A deep dive into my Anki language learning: Part II (Vocabulary)

In Part I of my series on my Anki language-learning setup, I described the philosophy that informs my Anki setup and touched on the deck overview. Now I’ll tackle the largest and most complex deck(s), my vocabulary decks.

First some FAQ’s about my vocabulary deck:

Do you organize it as L1 → L2 or as L2 → L1, or both? Actually, it’s both and more. Keep reading.
Do you have separate subdecks by language level, or source, or some other characteristic? No, it’s just a single deck. First, I’m perpetually confused by how subdecks work. I’d rather subdecks just act as organizational, not functional, tools. But other users don’t see it that way. That’s why I use tags rather than subdecks to organize content.¹
Do you use frequency lists? No, I extract words from content that I’m reading, that I encounter when listening to moviews or podcasts, or words that my tutor mentions in conversation. That’s what goes in Anki.

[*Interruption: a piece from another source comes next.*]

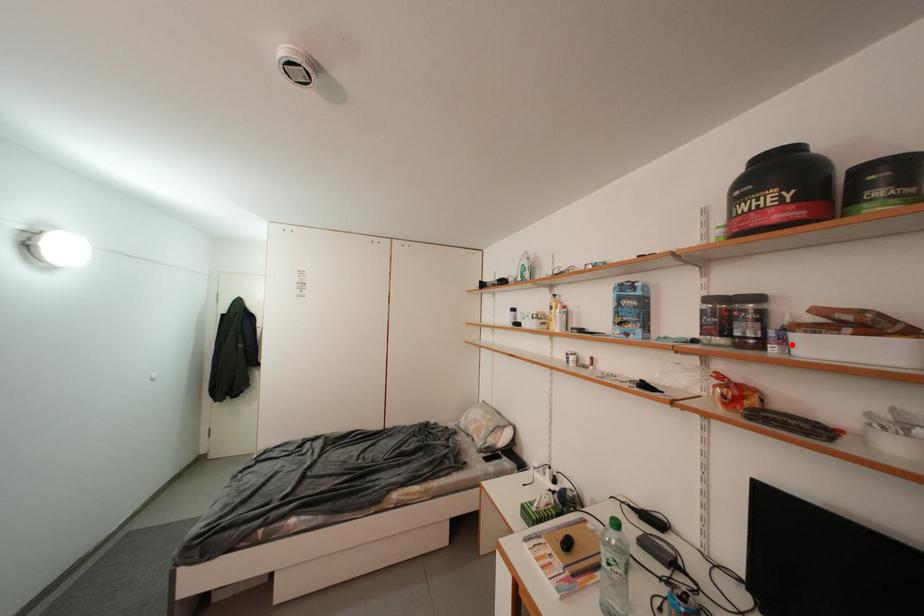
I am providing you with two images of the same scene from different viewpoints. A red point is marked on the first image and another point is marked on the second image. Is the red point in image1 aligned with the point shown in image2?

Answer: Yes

Since this is a big topic, I’m going to start with a quick overview of the fields in the main note type that populates my vocabulary deck and then go into each one in more detail and how they fit together in each of my many card types. At the very end of the post, I’ll talk about verb cards which are similar in most ways to the straight vocabulary card, but which account from the complexities of the Russian verbal system.²

Before diving in, just note that I’m on version 2.1.49. For reasons.³

If you prefer to skip to a particular part of the post, here’s a quick outline:

Note fields
Card types
Process

Note fields

Note ID - like it says, the note ID. It’s because I don’t want to uniquely identify by the word, but by some other factor. Basically I reserve the right to have what Anki would otherwise consider duplicates.
Front - this is the Russian (L2) word
Pronunciation - the link to the audio file of the pronunciation
Back - the English (L1) definition
sentence_ru - an example sentence in Russian (L2)
sentence_en - the English (L1) translation of the sentence_ru
Notes - notes about usage, always in Markdown. More on that later.
Frequency - part of an abandoned idea, just too lazy to remove it.
URL - if I have a link for more content on a word, it goes here. Mostly unused.
Hint - This field is used to help disambiguate synonmys. It’s usually the first two letters + ellipsis.
Synonyms - a list of synonyms
RNC_frequency - the numerical frequency in the Russian National Corpus. If the word doesn’t appear in that corpus, just “NA”
RussianDef - the Russian language definition of the word
recognition_only - if non-empty, this field turns the card into a recognition-only card, meaning only L2 → L1
ExpressionCloze1, ExpressionCloze2, ExpressionCloze3 - these are flags for the Anki Cloze Anything script. More on this in a bit. This is such an important add-on that no-one knows about.
image - if the word can be depicted in an image, this is where it goes
@antonyms - like synonyms, but the opposite
pronounce_sentence_ru - complicated to explain. For now, I’ll just say that it’s needed for the AwesomeTTS functionality.
@is_numeral_card - if non-empty, this becomes a card for testing numbers. I’ll discuss that in a future post.
@numeral_text - related to above
@is_sentence_translation_card - another field that’s a little complicated to explain. I’ll discuss it in a future post about my sentence deck.

Card types

Now we can talk about the learner-facing (fun!) part of this. If you want to skip to a particular card type, they are L1 → L2, L2 → L1, Image → L2, L2 definition → L2 word.

L1 → L2 cards

For me these are just simple English (front side) to Russian (back side) cards.

And the back content:

Back to card types.

Since all of my vocabulary cards have pronunciations, the replay button appears on the card to hear the audio again. Of course, the audio only plays on the back side of this card. (Otherwise it would give away the answer!) The styling of the replay button is custom because the base styling makes the button absurdly large.

L2 → L1 cards

These, of course, display Russian on the front and English on the reverse.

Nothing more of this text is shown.